Esteri. Vent’anni fa la battaglia al Check Point Pasta: il racconto di Gianfranco Paglia

paglia«Di quel giorno ricordo tutto, fino al ferimento e all’impossibilità di comunicare con il mitragliere perché la voce non usciva. Mi sono reso conto subito di non poter muovere le gambe, ma sono stato più fortunato rispetto ai tre ragazzi morti in una missione di pace. E poi avere l’Esercito sempre al mio fianco è stata un’altra fortuna». A distanza di vent’anni dal 2 luglio 1993, l’allora sottotenente Gianfranco Paglia ha ricostruito in una intervista a Il Mattino (a firma di Andrea Ferraro) lo scontro a fuoco avvenuto nella battaglia di Mogadiscio in Somalia. Nello scontro con i miliziani, Paglia fu ferito all’emitorace, al midollo e a una coscia mentre, dopo aver salvato alcuni militari feriti, dal mezzo cingolato coordinava l’azione del suo plotone, il «15° Diavoli Neri» del 186° Reggimento di Siena.

Paglia è rimasto paralizzato a 23 anni, ma in quel conflitto a fuoco micidiale morirono il sottotenente Andrea Millevoi, il sergente maggiore Stefano Paolicchi e il soldato di leva Pasquale Baccaro. Elevato anche il numero dei feriti: furono ventidue. Paglia, decorato con la medaglia d’oro al valore militare ha ispirato la fiction “Le Ali”.

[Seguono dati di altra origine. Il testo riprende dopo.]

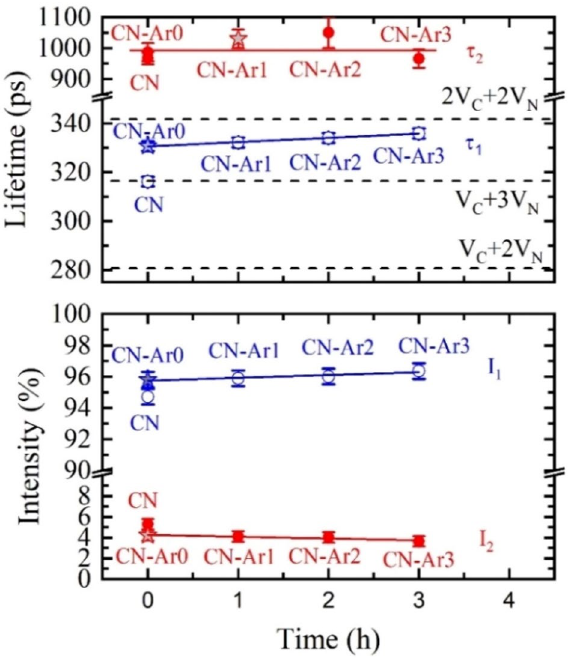
Figure 14. Dependence of lifetimes and intensities of individual components on annealing time in argon. Horizontal dashed lines show calculated lifetimes for different types of defects.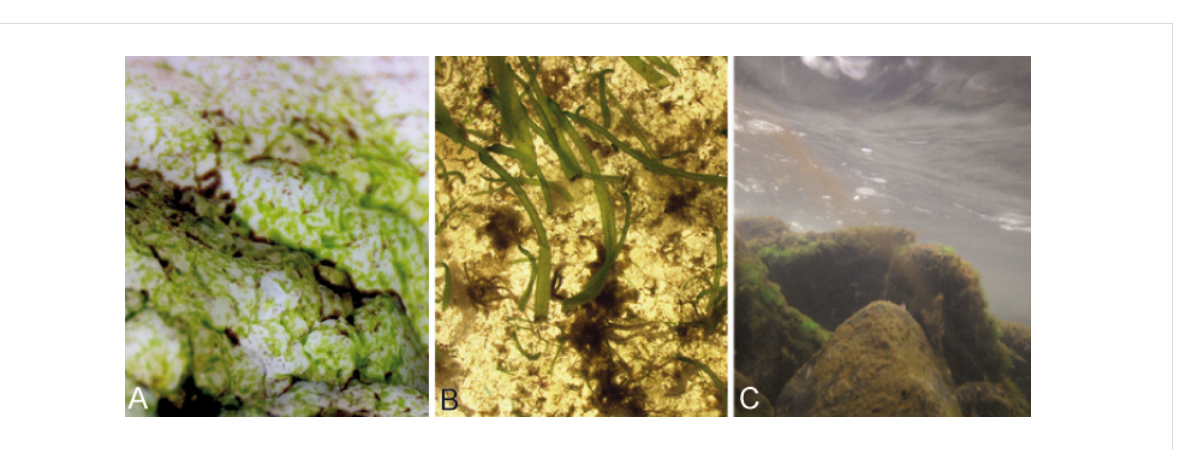
Figure 3: Examples of substrates which have been exposed to an aquatic environment and are covered with biofilm and periphyton; A) stone of the marine intertidal covered with biofilm and algae (image: Petra Ditsche); B) artificial substrates after 6 week exposure in the sea, with biofilm and growth of first macroalgae (image: Adam Summers); C) biofilm and macroalgae cover the stones of this stream in a thick layer (image: Sarah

Attualmente è tenente colonnello alla Brigata Bersaglieri Garibaldi e neo consigliere del ministro Mauro. La scorsa legislatura è stato anche parlamentare del Pdl e poi di Fli.
Nell’intervista al Mattino Paglia ha ricostruito tutte le sequenze della giornata a Mogadiscio. «Sì. Le gambe non le sentivo più ma a preoccupare i medici era soprattutto il polmone perforato. Dall’Italia fecero arrivare mio zio Salvatore e mio cugino Emilio, si pensava che non ce l’avrei fatta». Reagì con coraggio, nonostante la dolorosa notizia di aver perso l’uso degli arti inferiori.
Essenziale è stato il ruolo della compagna Giovanna, ora sua moglie (una storia d’amore vera, si conoscono dall’età di quattordici anni). E sulle missioni di pace aggiunge: «Spesso se ne parla senza avere l’effettiva conoscenza dello straordinario valore, dello spirito di servizio e dell’umanità che caratterizzano l’operato dei nostri militari, uomini e donne».
Infine un desiderio ancora irrealizzato: «Vorrei tornare a Mogadiscio per deporre una corona sul luogo degli attacchi».